A qualified and experienced financial adviser can:
- Help you understand your needs, plan ahead and become more financially secure
- Save you money and time by shopping around on your behalf
- Help you understand the risks involved in certain financial products
- Recommend the most suitable products for your needs
Prepare for your meeting with a financial adviser
- Be clear about what you want from an adviser. Are you looking for general advice on financial planning, or advice about something specific?
- Do some research and find out about the different products that are available. You can check our jargon buster for financial terms so you have a better understanding and are prepared ( we like to conduct our interviews with as little jargon where possible so you have a better understanding of what we are advising you).

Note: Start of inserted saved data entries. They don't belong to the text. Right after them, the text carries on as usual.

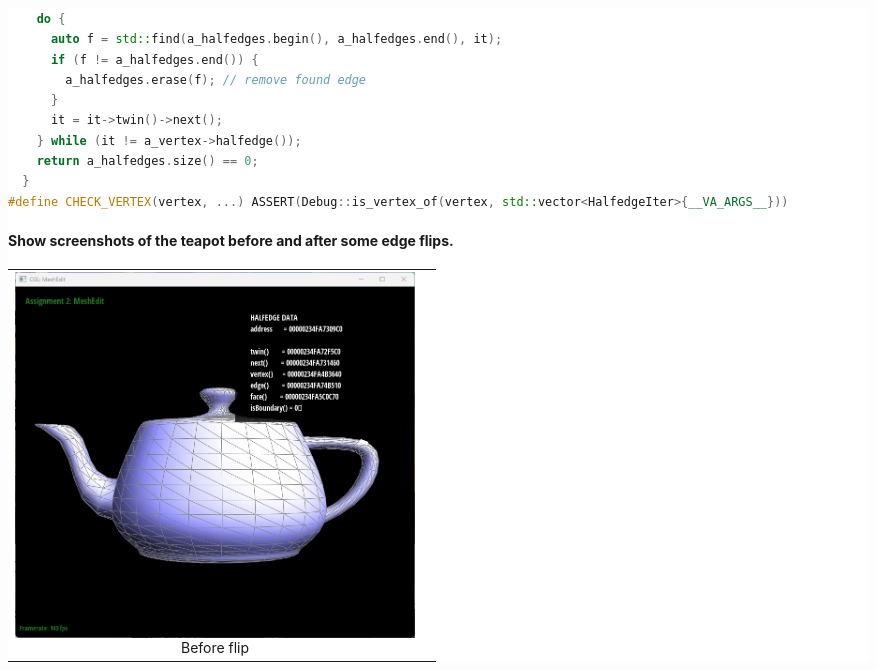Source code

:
 ```cpp
    do {
      auto f = std::find(a_halfedges.begin(), a_halfedges.end(), it);
      if (f != a_halfedges.end()) {
        a_halfedges.erase(f); // remove found edge
      }
      it = it->twin()->next();
    } while (it != a_vertex->halfedge());
    return a_halfedges.size() == 0;
  }
#define CHECK_VERTEX(vertex, ...) ASSERT(Debug::is_vertex_of(vertex, std::vector<HalfedgeIter>{__VA_ARGS__}))
```

#### Show screenshots of the teapot before and after some edge flips.

<div align="middle">
  <table style="width:100%">
    <tr align="center">
      <td>
        <img src="images/p4_teapot_before_flip.png" align="middle" width="400px"/>
        <figcaption>Before flip</figcaption>
      </td>
      <td>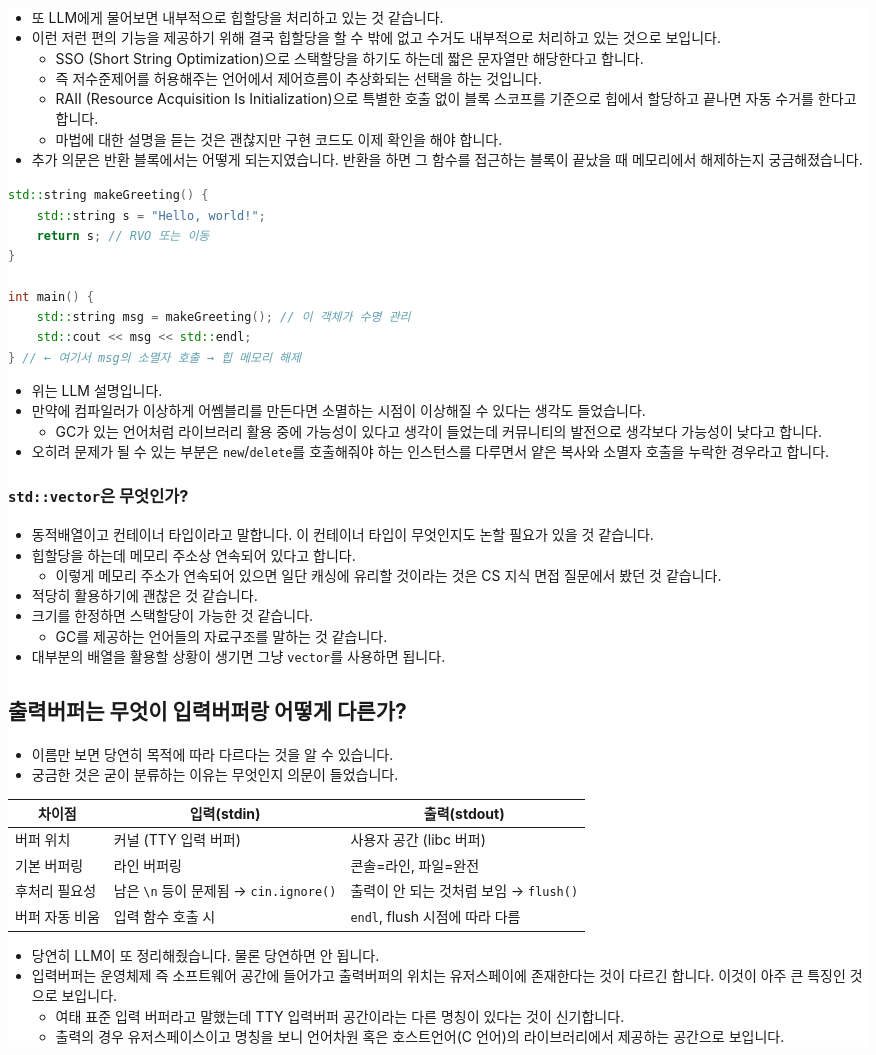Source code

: - 또 LLM에게 물어보면 내부적으로 힙할당을 처리하고 있는 것 같습니다.
- 이런 저런 편의 기능을 제공하기 위해 결국 힙할당을 할 수 밖에 없고 수거도 내부적으로 처리하고 있는 것으로 보입니다.
  - SSO (Short String Optimization)으로 스택할당을 하기도 하는데 짧은 문자열만 해당한다고 합니다.
  - 즉 저수준제어를 허용해주는 언어에서 제어흐름이 추상화되는 선택을 하는 것입니다.
  - RAII (Resource Acquisition Is Initialization)으로 특별한 호출 없이 블록 스코프를 기준으로 힙에서 할당하고 끝나면 자동 수거를 한다고 합니다.
  - 마법에 대한 설명을 듣는 것은 괜찮지만 구현 코드도 이제 확인을 해야 합니다.
- 추가 의문은 반환 블록에서는 어떻게 되는지였습니다. 반환을 하면 그 함수를 접근하는 블록이 끝났을 때 메모리에서 해제하는지 궁금해졌습니다.

```cpp
std::string makeGreeting() {
    std::string s = "Hello, world!";
    return s; // RVO 또는 이동
}

int main() {
    std::string msg = makeGreeting(); // 이 객체가 수명 관리
    std::cout << msg << std::endl;
} // ← 여기서 msg의 소멸자 호출 → 힙 메모리 해제
```

- 위는 LLM 설명입니다.
- 만약에 컴파일러가 이상하게 어쎔블리를 만든다면 소멸하는 시점이 이상해질 수 있다는 생각도 들었습니다.
  - GC가 있는 언어처럼 라이브러리 활용 중에 가능성이 있다고 생각이 들었는데 커뮤니티의 발전으로 생각보다 가능성이 낮다고 합니다.
- 오히려 문제가 될 수 있는 부분은 `new`/`delete`를 호출해줘야 하는 인스턴스를 다루면서 얕은 복사와 소멸자 호출을 누락한 경우라고 합니다.

### `std::vector`은 무엇인가?

- 동적배열이고 컨테이너 타입이라고 말합니다. 이 컨테이너 타입이 무엇인지도 논할 필요가 있을 것 같습니다.
- 힙할당을 하는데 메모리 주소상 연속되어 있다고 합니다.
  - 이렇게 메모리 주소가 연속되어 있으면 일단 캐싱에 유리할 것이라는 것은 CS 지식 면접 질문에서 봤던 것 같습니다.
- 적당히 활용하기에 괜찮은 것 같습니다.
- 크기를 한정하면 스택할당이 가능한 것 같습니다.
  - GC를 제공하는 언어들의 자료구조를 말하는 것 같습니다.
- 대부분의 배열을 활용할 상황이 생기면 그냥 `vector`를 사용하면 됩니다.

## 출력버퍼는 무엇이 입력버퍼랑 어떻게 다른가?

- 이름만 보면 당연히 목적에 따라 다르다는 것을 알 수 있습니다.
- 궁금한 것은 굳이 분류하는 이유는 무엇인지 의문이 들었습니다.

| 차이점         | 입력(stdin)                            | 출력(stdout)                           |
| -------------- | -------------------------------------- | -------------------------------------- |
| 버퍼 위치      | 커널 (TTY 입력 버퍼)                   | 사용자 공간 (libc 버퍼)                |
| 기본 버퍼링    | 라인 버퍼링                            | 콘솔=라인, 파일=완전                   |
| 후처리 필요성  | 남은 `\n` 등이 문제됨 → `cin.ignore()` | 출력이 안 되는 것처럼 보임 → `flush()` |
| 버퍼 자동 비움 | 입력 함수 호출 시                      | `endl`, flush 시점에 따라 다름         |

- 당연히 LLM이 또 정리해줬습니다. 물론 당연하면 안 됩니다.
- 입력버퍼는 운영체제 즉 소프트웨어 공간에 들어가고 출력버퍼의 위치는 유저스페이에 존재한다는 것이 다르긴 합니다. 이것이 아주 큰 특징인 것으로 보입니다.
  - 여태 표준 입력 버퍼라고 말했는데 TTY 입력버퍼 공간이라는 다른 명칭이 있다는 것이 신기합니다.
  - 출력의 경우 유저스페이스이고 명칭을 보니 언어차원 혹은 호스트언어(C 언어)의 라이브러리에서 제공하는 공간으로 보입니다.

- Once you have done your research, prepare a list of questions that you want to ask the adviser
- Bring documents to your meeting that your adviser may need, such as proof of your address, identity and income.
- Bring information on any financial products that you have, such as any loans, mortgages, investments or other assets
At the meeting
- Always answer your adviser’s questions fully and honestly. It will help you and your adviser to get a clearer picture of your overall circumstances
- Take notes during the meeting in case you forget something, and ask questions about anything you don’t understand
- Take time to consider any recommendations carefully, and don’t sign anything unless you have read and understood it fully
Questions to ask
There are some questions you should ask your adviser, regardless of the type of product you are getting advice on:
- How does this product meet my needs?
- What charges are involved? How do they compare with similar products?
- Are the charges ongoing or are they once-off?
- What would happen if you missed a regular payment on this product?
- What, if any, ongoing service can you expect if the adviser receives a commission?
There are also specific questions you should ask yourself or your adviser if you are getting advice on investments, insurance, mortgages or pensions.
- What are the main risks with this investment?
- Is your investment, or any growth on your investment, secure?
- What is the minimum recommended term of the investment?
- If you cash in your investment early, will you have to pay a penalty?
- Will the investment affect your tax or social welfare benefits?
- How will you find out how your investment or pension is performing?
- Do you need a regular income when you retire, in addition to the state pension?
- Do you need to provide for other dependents after you die?
- What rate of tax will you be paying on your income?
- Do you have any serious medical condition which may reduce your life expectancy in retirement?
- Have you any other assets you can use in your retirement which may provide you with an income such as other property, savings, investments etc?
- Consider the advantages and disadvantages between an Approved Retirement Fund and a regular secure income before you decide
- What am I covered for and for how long?
- Is this cover necessary for me?
- Could the premium increase for any reason?
- When and why could my claim be refused?